Ralph Clinton worked on the family century farm and as a carpenter
by: Shanda Tice, Ralph Clinton points to pictures along the wall of his house in Pleasant Valley. Clinton, who died at age 87 Tuesday, worked his family's century farm.

Ralph Clinton died Tuesday, April 3, at the age of 87, ending a lifetime as the thoughtful steward of a small Gresham farm that stretched from pioneer days to modern development.

A child of the Depression and a veteran of the war in the South Pacific, Ralph chose to return home to Gresham after World War II, taking up his family's historic farm to raise kids, cows and berries and supplementing his income by working as a master carpenter.

A memorial service for Ralph will be at 11 a.m. Wednesday, April 11, at Gresham Funeral Chapel, 257 S.E. Roberts Ave., followed by a graveside service at Lincoln Memorial Park, 10600 S.E. Mount Scott Boulevard. Viewing is from noon to 7 p.m. Tuesday, April 10, also at Gresham Memorial Chapel.

Ralph was a farmer/philosopher who kept his tractors in fine shape, raised a few cows, never missed a haying season and liked to joke that he had a pension 'so I can afford to keep the farm.'

On land settled by his great-grandmother in about 1870, he and his family raised berries and row crops, bused in winos from Portland's Old Town to help with the harvest, and until 1979, lived in the historic and drafty old farm house built about 1900 on what was known as Lone Oak Farm.

Rooted on 19 acres - now 17 - at the corner of Butler and Rodlun roads, he and his wife, Bessie, saw the historic farm named an Oregon Century Farm in 1985. He died last week after a brief illness, anticipating that 15 acres of the farm will now grow houses as a high-end residential development, the first in Gresham's Pleasant Valley plan. A farm home he built himself, the historic oak tree planted by his ancestor, Euphemia Butler, and a gravesite where her two children are believed to be buried, will be preserved.

'He wanted the sale of the land to pay for his grandchildren's education, but most of them are out of school now,' said his son, Carl, of Portland. 'So it will be up to us to see to that legacy.'

One thing is sure, said his son, Keith of Bend, 'Dad wanted quality.' They remember that their father once quit a carpenter job because he refused to do sloppy work.
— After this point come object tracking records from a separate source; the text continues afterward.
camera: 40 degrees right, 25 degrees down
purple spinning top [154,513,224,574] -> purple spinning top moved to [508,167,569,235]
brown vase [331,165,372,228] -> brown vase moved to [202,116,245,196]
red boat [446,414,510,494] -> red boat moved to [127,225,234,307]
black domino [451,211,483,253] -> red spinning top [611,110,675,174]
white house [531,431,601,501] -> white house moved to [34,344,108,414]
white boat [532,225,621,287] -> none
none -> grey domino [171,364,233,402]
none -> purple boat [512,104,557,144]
'After he built the house, he spent two years looking for putty the right color to finish the nail holes,' Carl Clinton remembered.

Ralph was a volunteer for the Gresham Historical Society and helped rebuild the Bethel Baptist Church, later destroyed by an arson fire in May 2004.

Born Ralph Newton Clinton on Jan. 23, 1920, in Portland to Samuel and Etta (Vollum) Clinton, he graduated from Gresham High School in 1938. Clinton started work on the family farm before his parents could afford a tractor, helping to till the field with a single-bottomed plow pulled by horse. After high school, he went to work at the Oregon shipyards at St. John's, building templates for every piece of steel that went into the Liberty Ships. His construction experience sent him to the South Pacific as a member of the Navy's first World War II construction unit, even before the term 'Seabee' was coined. As part of the Third Naval Construction Battalion, Ralph followed the Marines to Pago Pago, Eniwetok, Kwajalein, Engebi and Manus Island.

Still in the Navy, he met Bessie McDaniel at a dance in Seattle. They were married June 8, 1946, and he convinced her to live on a farm.

'My father practically gave me the place,' Ralph Clinton said in a 1990 interview with The Gresham Outlook. He and Bessie moved to the farm as newlyweds and raised three children there.

'We didn't have any extra money to spend,' he remember in 1990, 'though we did mange to buy a new car in 1951.'

A severe freeze in the winter in 1955 destroyed Ralph's crops and forced him to go to work as a carpenter in Portland, where a steady paycheck and prospects of a pension kept him at the job. He and Bessie raised their last berry crop in 1980. But the Clintons continued to raise beef cattle and hay. Bessie Clinton died in February 2006.

After retirement from carpentry work in 1982, the Clintons traveled to Seabee reunions. He was an avid fisherman and hunter, and in his younger days, led a 4-H photography club and was an assistant Scoutmaster for Boy Scout Troop 289. He was a 51-year member of the United Brotherhood of Carpenters and Joiners.

He is survived by his sons, Carl Clinton of Portland and Keith Clinton of Bend, daughter, Irene Rathmann of Portland, as well as eight grandchildren and two great-grandchildren, and a sister, Nellie, of Redmond.